## DIRECTIONS FOR THIS TASK
Please repeat exactly the lines below from the one containing "index pip: (778, 1418)" down to the one containing "ring mcp: (844, 1421)", both included, and nothing else.

## RECORDS FOR PROCESSING

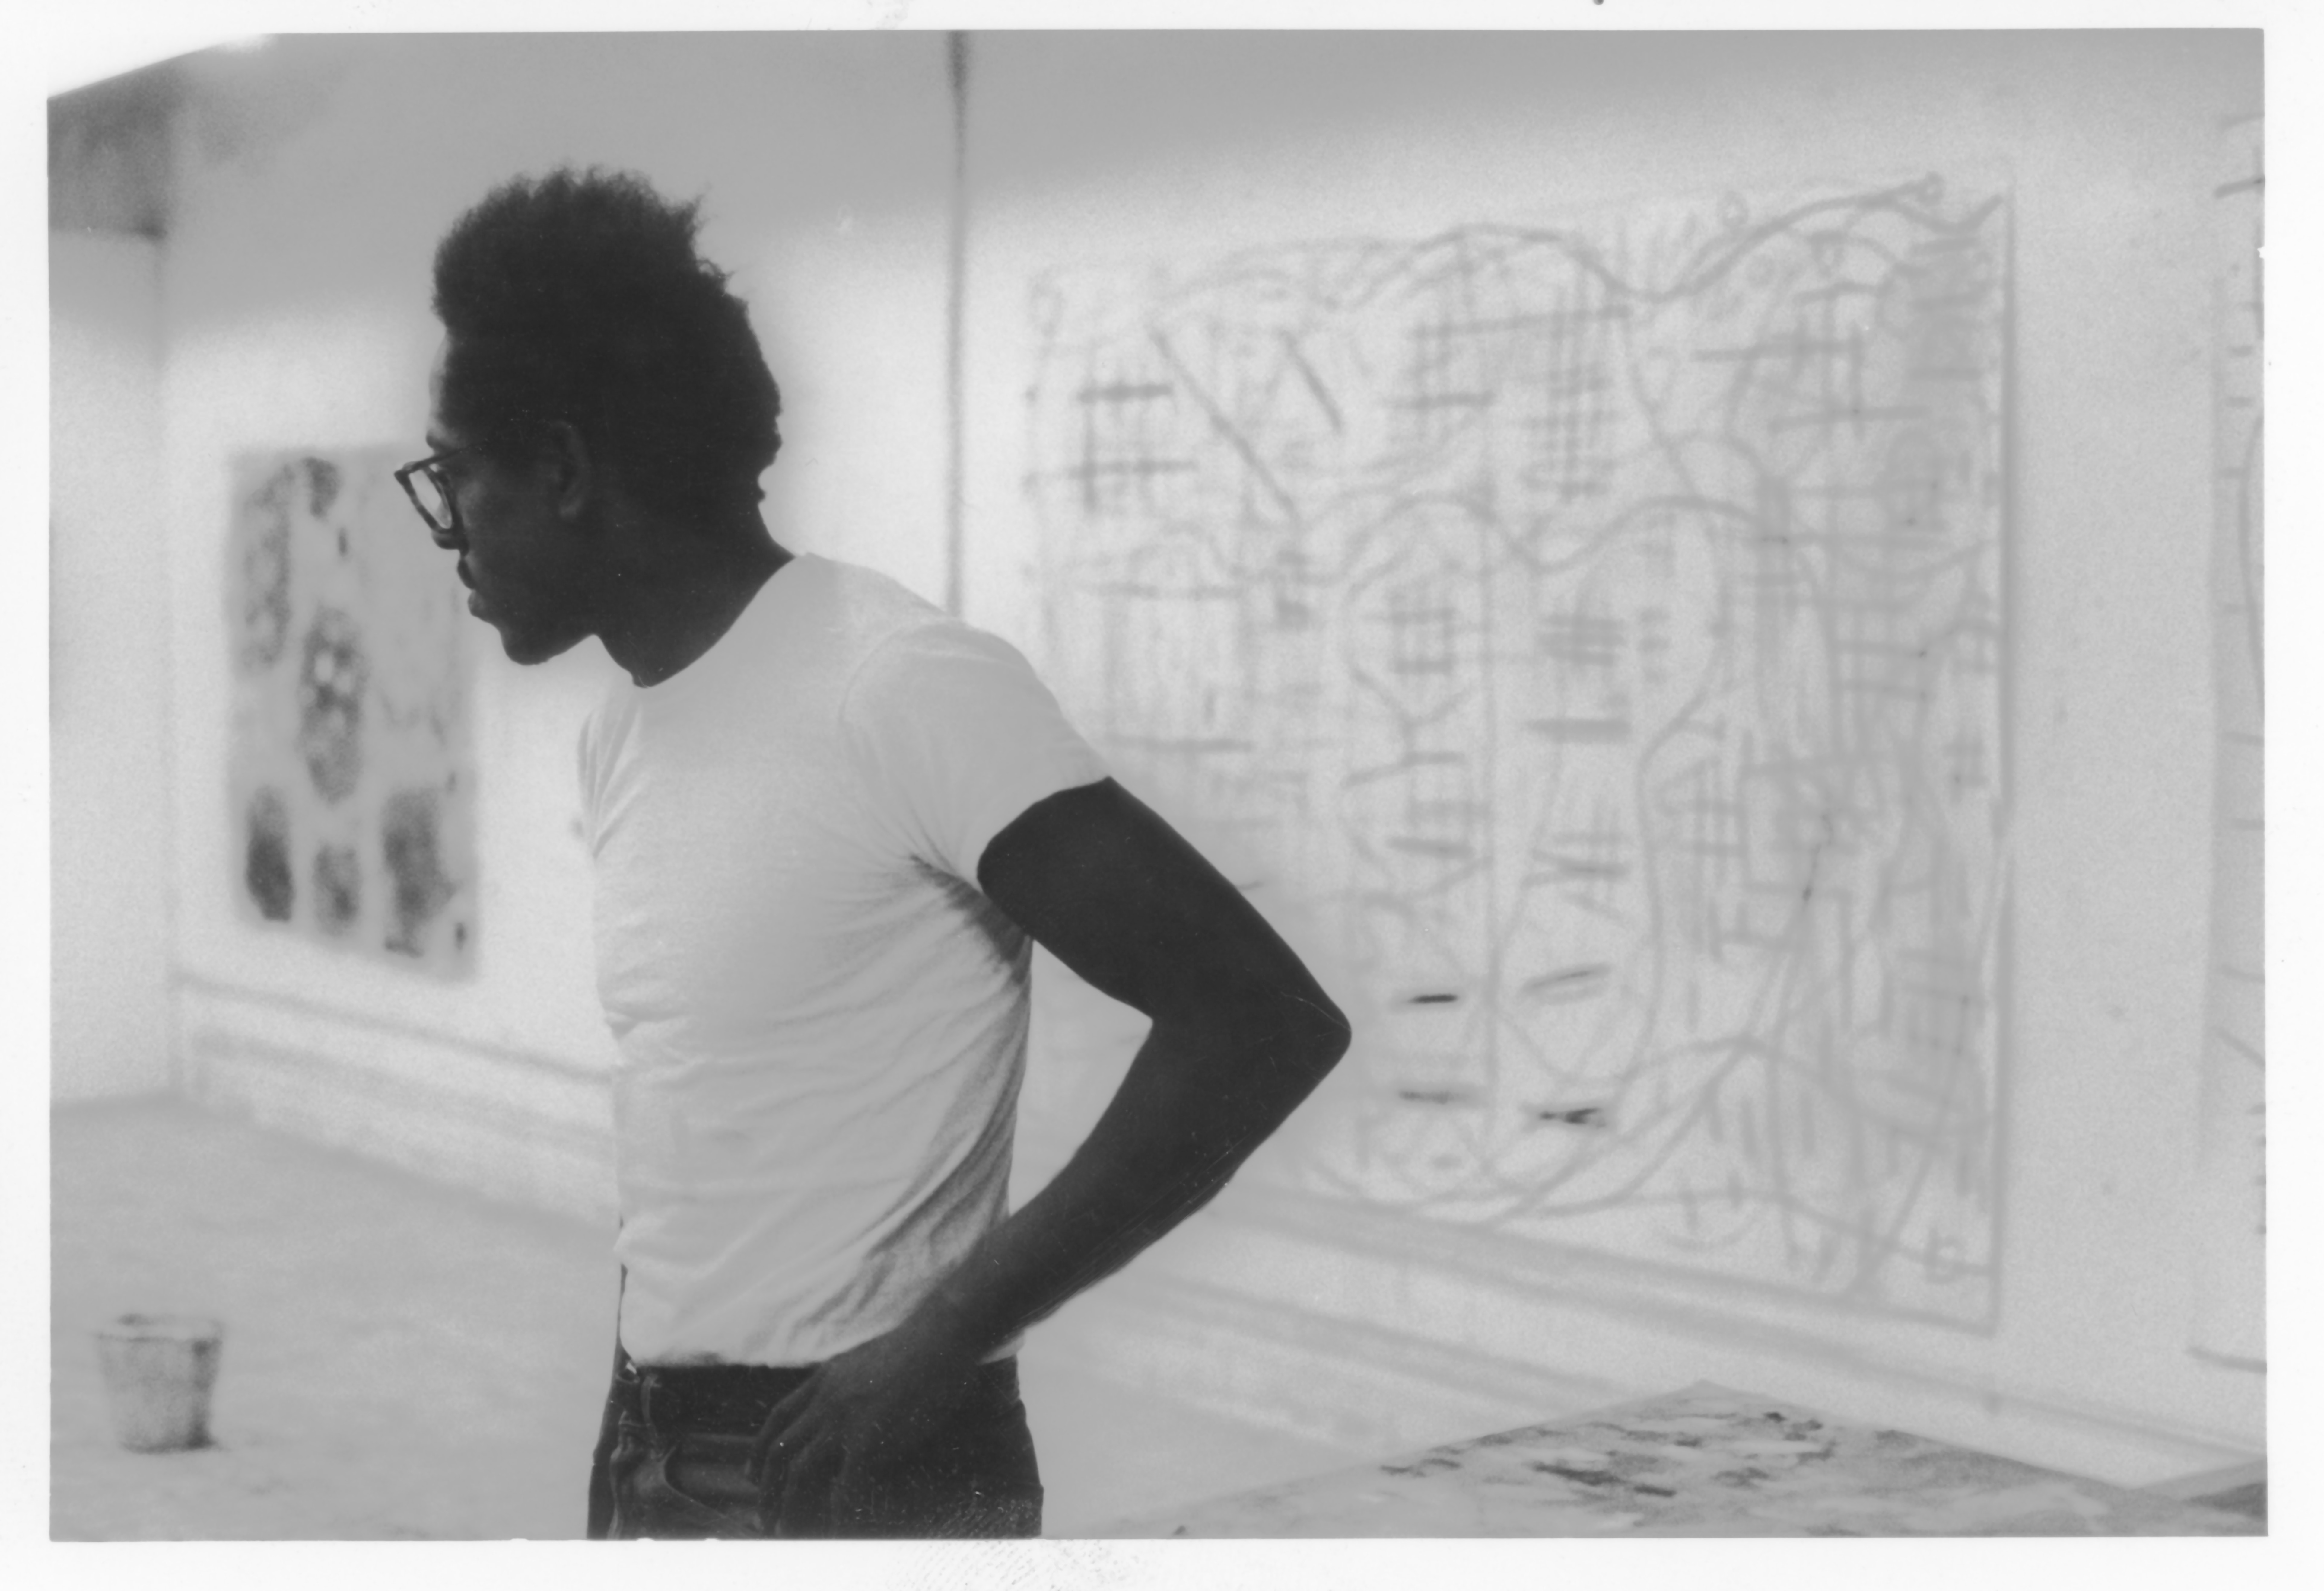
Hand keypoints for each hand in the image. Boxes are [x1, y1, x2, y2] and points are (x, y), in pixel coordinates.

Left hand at [742, 1319, 982, 1535]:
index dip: (761, 1449)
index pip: (778, 1418)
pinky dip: (839, 1510)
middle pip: (781, 1449)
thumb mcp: (865, 1360)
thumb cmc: (917, 1346)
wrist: (942, 1336)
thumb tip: (845, 1405)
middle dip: (768, 1487)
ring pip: (800, 1470)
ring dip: (789, 1504)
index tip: (753, 1474)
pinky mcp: (868, 1439)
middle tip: (764, 1515)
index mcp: (824, 1380)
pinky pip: (845, 1485)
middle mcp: (825, 1401)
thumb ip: (846, 1384)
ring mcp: (844, 1421)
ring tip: (786, 1530)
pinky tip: (838, 1528)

## YOUR SOLUTION
index pip: (778, 1418)
pinky dip: (839, 1510)
middle pip: (781, 1449)
thumb mcp: (865, 1360)
thumb cmc: (917, 1346)
wrist: (942, 1336)
thumb tip: (845, 1405)
middle dip: (768, 1487)
ring pip: (800, 1470)
ring dip: (789, 1504)
index tip: (753, 1474)
pinky mcp: (868, 1439)
middle tip: (764, 1515)
index mcp: (824, 1380)
pinky pip: (845, 1485)
middle mcp: (825, 1401)
thumb ip: (846, 1384)
ring mcp: (844, 1421)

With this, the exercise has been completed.